Eating Out in the Shire

This week's A Little Place I Know column in the Grauniad featured a considerable contingent from my own neck of the words, even if Doktor Landlord pointed out that the guy who wrote the piece wasn't entirely accurate in claiming to be the co-founder of the company he works for (all three co-founders were apparently at St Jocks' at the same time as Doktor L).

The Mole is indeed a great, country gastro pub, which was refurbished a few years ago and has a really nice, light, airy dining room - perfect for those crazy English summer evenings when you aren't quite sure whether the rain will hold off. The food has always been pretty tasty too and I go there infrequently enough for the menu to change each time, meaning I've had top-notch (Oxford) bangers and mash on one occasion, salmon on another and some quirky pasta dish on another still. In the summers between university, when I could drive, I had a habit of taking visitors to the Shire from out of town for dinner at the Mole, but often ended up disappointed as I hadn't booked. Error. (Although one time, this did mean ending up at the nearby Crazy Bear instead, which wasn't exactly tragic.)
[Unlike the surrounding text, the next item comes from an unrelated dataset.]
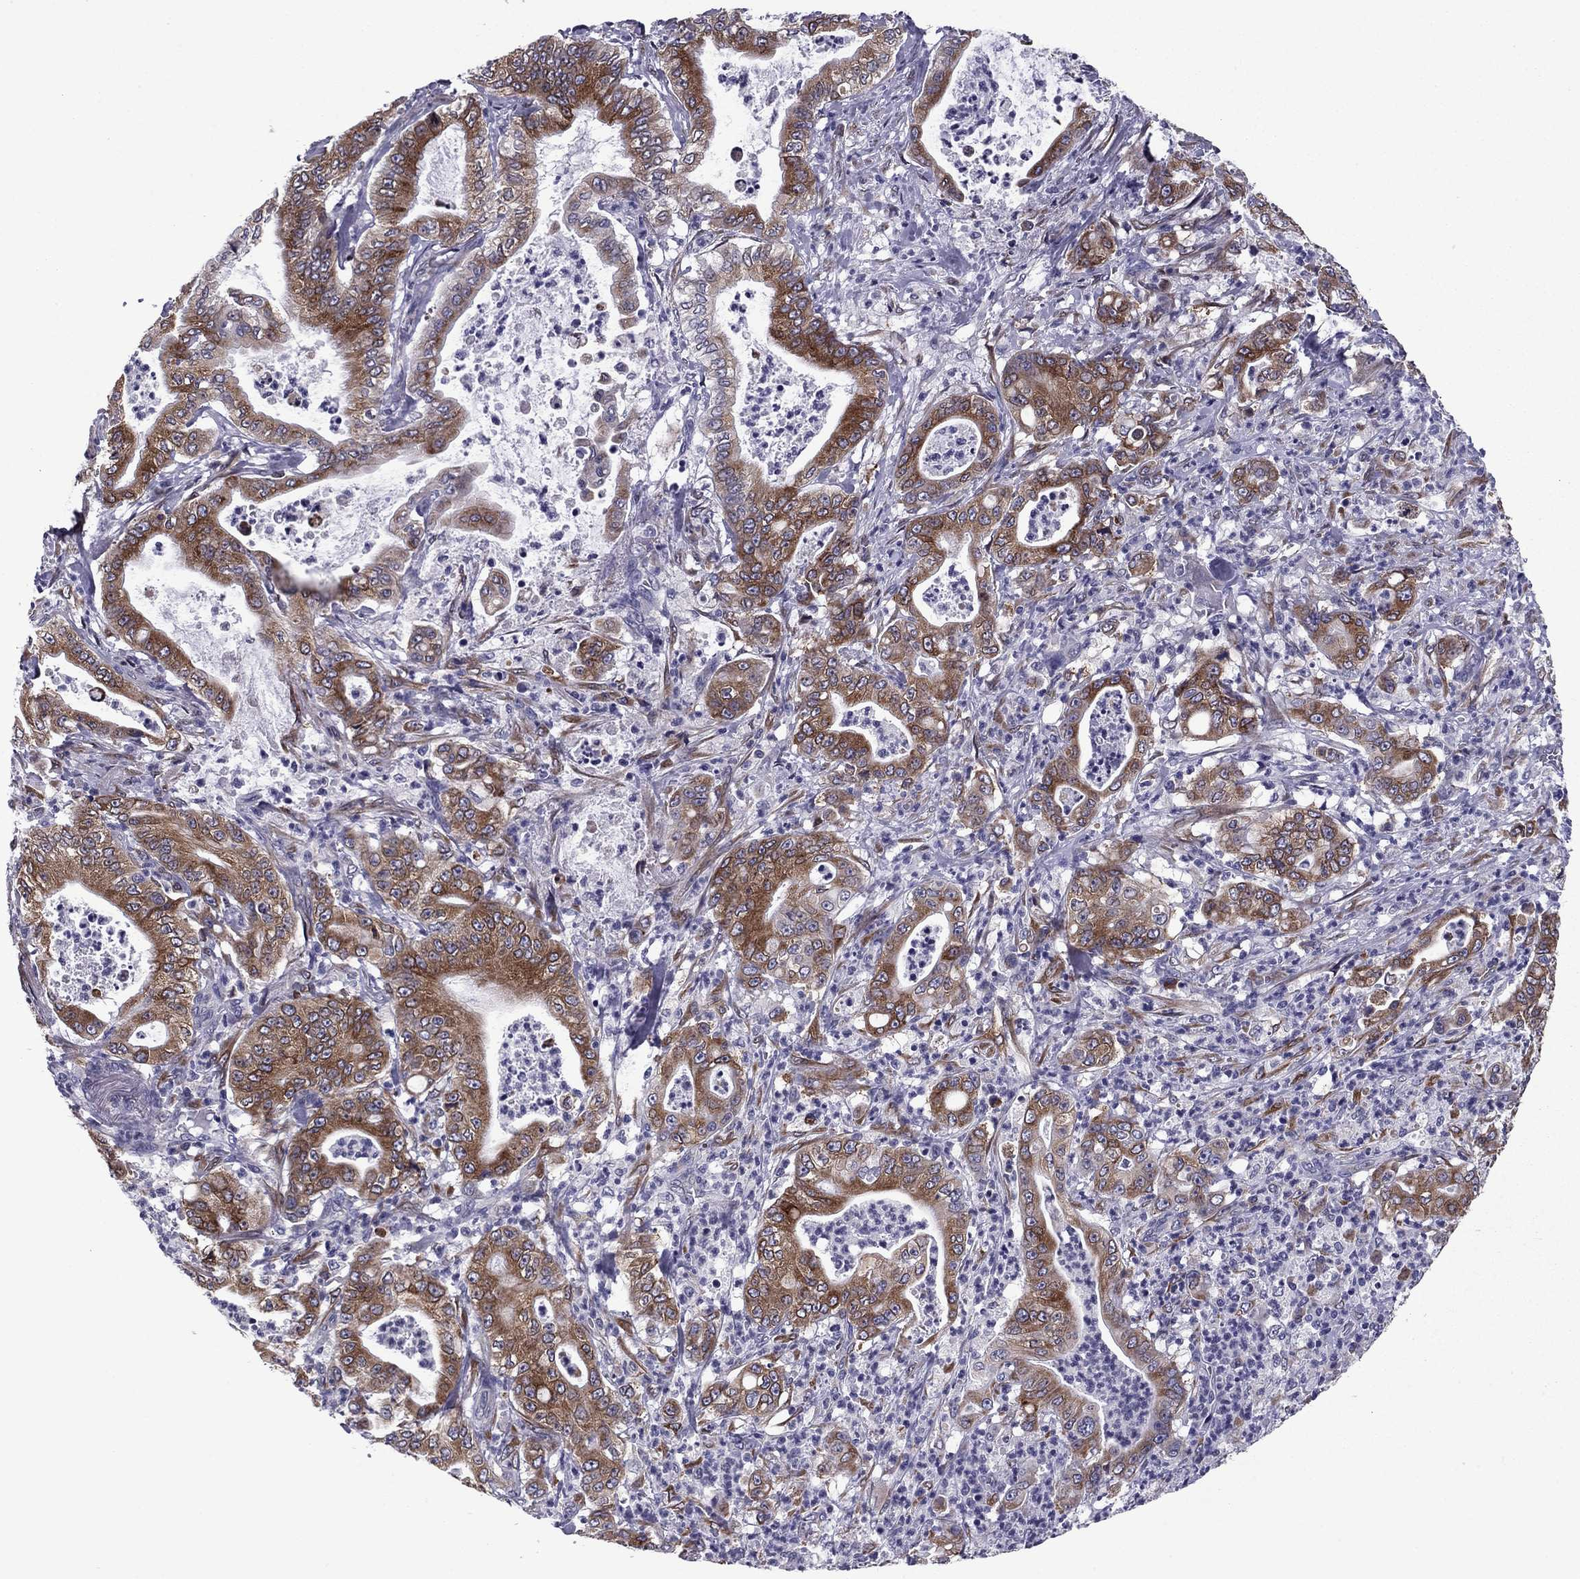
{"staining": {"intensity": "moderate", "quantity": ">75%", "location": "cytoplasmic/membranous"}, "tissue": "pancreatic cancer", "cell_type": "Tumor cells", "image_type": "cancer", "snomed": [{"axis": "morphology", "description": "Adenocarcinoma, NOS"}, {"axis": "topography", "description": "Pancreas"}], "caption": "Immunohistochemical staining of human pancreatic cancer reveals moderate cytoplasmic/membranous protein staining in about >75% of tumor cells.", "gene": "TMED3", "patient": {"sex": "male", "age": 71}}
As for the Wheatley Deli, I feel a certain nostalgia for it as it's located next to the bus stop where I caught my school bus for six years. Sadly, though, the deli itself didn't open until I had left school. Years of "small town propaganda" thanks to Dawson's Creek, meant I really wished there was a local coffee shop or cafe for me to go to and read or write (even though this was 1999 and slightly before I - or the masses - had picked up my penchant for purveyor of caffeinated beverages). Still, I have whiled away many a happy afternoon there while doing time in the Shire, on those Saturdays when I really can't face driving into Oxford and playing the oh-so-fun game of hunt-the-parking-space.

As for Aziz, they do a pretty decent line in curry too (not that I am exactly a connoisseur of any curry but the very mildest). The other branch, which sits on the other side of Folly Bridge from the great Head of the River pub, and which has a nice al fresco section, is much more pleasant than the trendier Cowley Road branch in the summer.

What with Jamie Oliver's new restaurant (Jamie's Italian) opening on George Street - central Oxford's most awful street, full of chain restaurants, crap bars, dire clubs and drunken, vomiting consumers, as well as the bus station - it seems Oxford is really trying to up its game on the restaurant scene. To be honest, though, it's always been better than Nowheresville, where it is famously hard to find a happy medium between plural Michelin stars and bland, Italian chains. Little Clarendon Street and Walton Street (natch) still remain my favourite areas for dining out and drinking in Oxford - the highest proportion of independent and otherwise more interesting restaurants and bars are located there, along with the (formerly pornographic - explicit? - but now) arts cinema.

As for my own village in the Shire, it isn't exactly up in the running for any kind of award just yet. With two pubs - one terribly old fashioned and full of the local farmers and BMW workers and the other now with a barely mediocre Indian attached - but still nowhere to get a decent meal (apart from chez moi, when Maman is there, anyway).